It’s been a rough few weeks for Jose Fernandez and his South Florida team.
The 14th-ranked Bulls were put on pause because of COVID-19 issues within the women’s basketball program on Jan. 21. Since the initial positive test, they’ve had other individuals test positive over the last two weeks, including one on Sunday, Monday and Tuesday.
“I’m hoping we don’t have any more positive tests and we test out,” Fernandez said in a phone interview Wednesday. “When you bring your team back, you can’t just play a game since you’ve been off for so long. You’re risking soft tissue injuries if you come back right away.”
This pause came a few days after the Bulls were awarded a rare forfeit win over Memphis.
South Florida (10-1) was set to play Memphis on Jan. 17, but that game didn’t happen as the Tigers were unable to play because of non-COVID health reasons.

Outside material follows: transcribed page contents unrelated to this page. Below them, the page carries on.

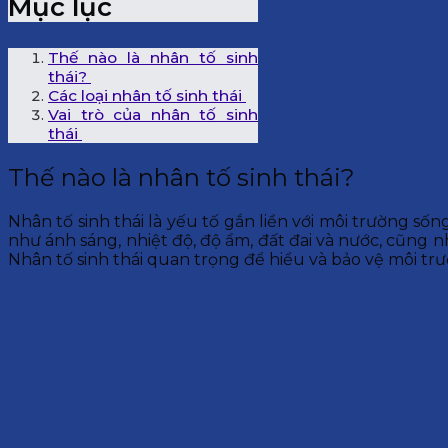
Mục lục
Thế nào là nhân tố sinh
thái?
Các loại nhân tố sinh thái
Vai trò của nhân tố sinh
thái
Thế nào là nhân tố sinh thái?
Nhân tố sinh thái là yếu tố gắn liền với môi trường sốn
như ánh sáng, nhiệt độ, độ ẩm, đất đai và nước, cũng nh
Nhân tố sinh thái quan trọng để hiểu và bảo vệ môi trư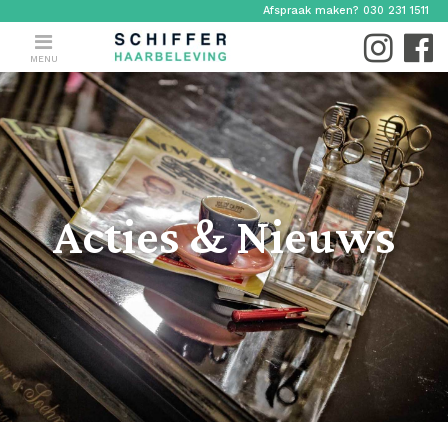
Afspraak maken? 030 231 1511
MENU
Acties & Nieuws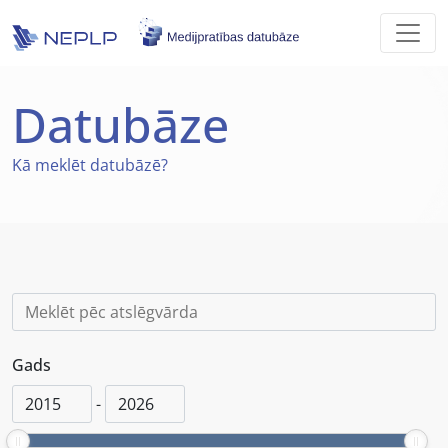
Skip to main content
Datubāze
Kā
meklēt datubāzē?
Gads
-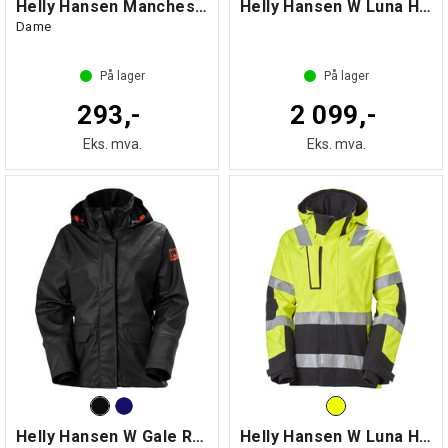
Helly Hansen Manchester Dame Langermet
Helly Hansen W Luna HiVis bukse Kl.2
Dame
På lager
På lager
293,-
2 099,-
Eks. mva.
Eks. mva.
Helly Hansen W Gale Rain Jacket
Helly Hansen W Luna HiVis Skalljakke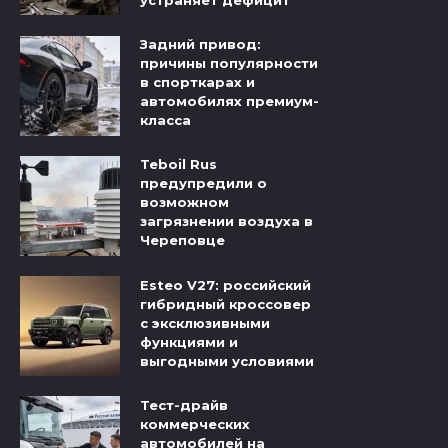
устраняет дефицит
Задний привод:
причины популярности
в спорткарах и
автомобилях премиум-
класса
Teboil Rus
предупредили о
возможном
загрязнении воздуха в
Череповце
Esteo V27: российский
гибридный кроссовер
с эксклюзивными
функциями и
выгодными условиями
Тест-драйв
коммерческих
автомобилей на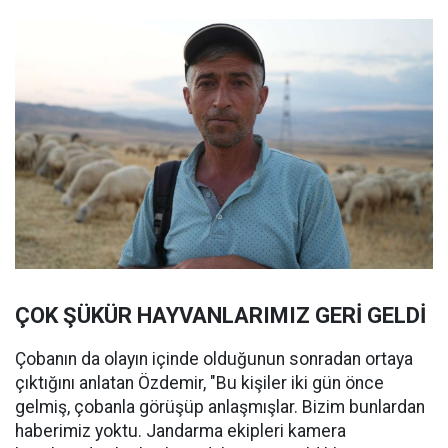
ÇOK ŞÜKÜR HAYVANLARIMIZ GERİ GELDİ
Çobanın da olayın içinde olduğunun sonradan ortaya
çıktığını anlatan Özdemir, "Bu kişiler iki gün önce
gelmiş, çobanla görüşüp anlaşmışlar. Bizim bunlardan
haberimiz yoktu. Jandarma ekipleri kamera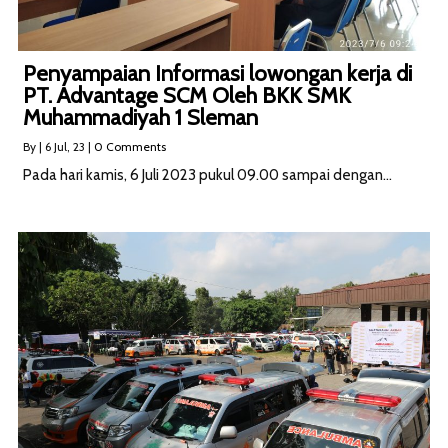
Penyampaian Informasi lowongan kerja di
PT. Advantage SCM Oleh BKK SMK
Muhammadiyah 1 Sleman
By
|
6
Jul, 23
|
0 Comments
Pada hari kamis, 6 Juli 2023 pukul 09.00 sampai dengan…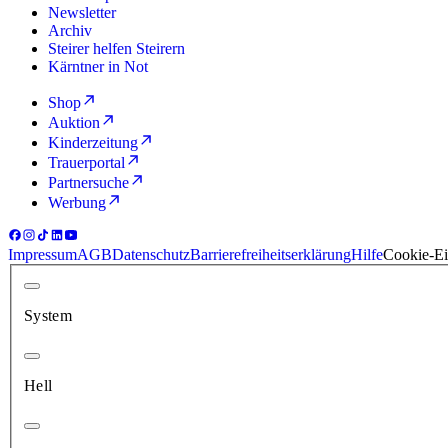
Newsletter
Archiv
Steirer helfen Steirern
Kärntner in Not
Shop
Auktion
Kinderzeitung
Trauerportal
Partnersuche
Werbung
Impressum
AGB
Datenschutz
Barrierefreiheitserklärung
Hilfe
Cookie-Ei
System
Hell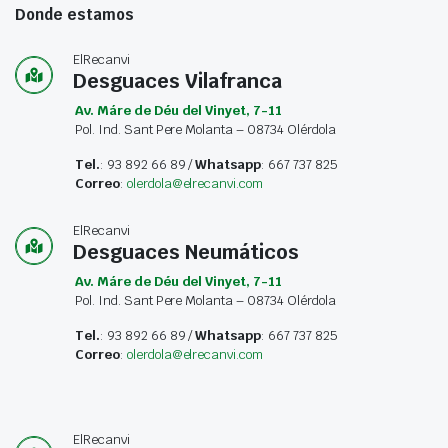
Donde estamos
ElRecanvi
Desguaces Vilafranca
Av. Máre de Déu del Vinyet, 7-11
Pol. Ind. Sant Pere Molanta – 08734 Olérdola
Tel.
: 93 892 66 89 /
Whatsapp
: 667 737 825
Correo
:
olerdola@elrecanvi.com
ElRecanvi
Desguaces Neumáticos
Av. Máre de Déu del Vinyet, 7-11
Pol. Ind. Sant Pere Molanta – 08734 Olérdola
Tel.
: 93 892 66 89 /
Whatsapp
: 667 737 825
Correo
:
olerdola@elrecanvi.com
ElRecanvi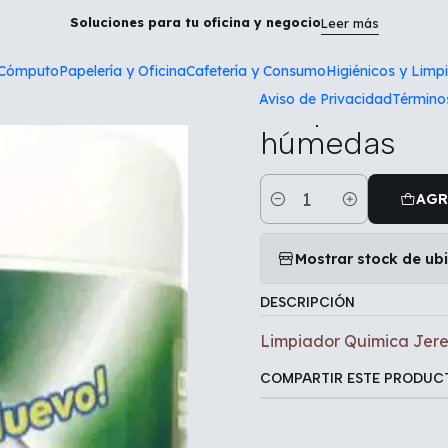
o
Tecnología y Cómputo
Limpiador Quimica Jerez toallas hú
Soluciones para tu oficina y negocio
Leer más
 Cómputo
Papelería y Oficina
Cafetería y Consumo
Higiénicos y Limp
|
Aviso de Privacidad
Término
Limpiador Qu
húmedas
AGR
Cantidad
Mostrar stock de ub
DESCRIPCIÓN
Limpiador Quimica Jere
COMPARTIR ESTE PRODUC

“We were going to play Memphis, it didn’t happen,” Fernandez said.
The American Athletic Conference later ruled that game to be a forfeit win for the Bulls that would count in conference standings only. Memphis declined to comment to the AP on why the Tigers wouldn’t play the game.
This was only the second time in the last 20 years that a regular season women’s basketball team was awarded a win this way, according to research provided by Stats Perform.
Strangely enough, another forfeit occurred a few days later when Illinois State was awarded a victory over Evansville on Jan. 22. The teams were supposed to play on Jan. 21 and 22. Evansville only had seven healthy players for the first game on Thursday night, which they lost by 25 points to the Redhawks.
The Purple Aces released a statement the next day confirming they were forfeiting the contest after consulting with medical professionals. They went on to play their next game five days later, beating Indiana State in overtime.
So, South Florida’s only game in the conference standings since Jan. 13 was the forfeit win over Memphis. That, along with Illinois State’s win will most likely be wiped off the record books by the conferences and declared no-contests after the season is over. That’s how the NCAA is considering them as far as their records go.
The NCAA has a rule that a forfeit can only be declared if both teams are present at a site and a game official declares the game a forfeit for a variety of reasons.
The only other regular-season forfeit in women’s basketball since 2003 occurred in 2011, when Bethune-Cookman forfeited a game against Hampton after the Wildcats were involved in a brawl in their previous game and didn’t have enough players to compete.
There have been no forfeits on the men’s side during the same time span.
The Bulls just want to play again. They haven’t had a game since Jan. 13 and potentially won’t be able to play again until Feb. 13 at the earliest because of quarantines. Fernandez said he had four players able to practice this week as the others were still in quarantine because of contact tracing.
“My biggest concern is making sure when we come back, everyone is safe,’ Fernandez said. ”That’s the most important thing. Basketball, to me, is secondary.”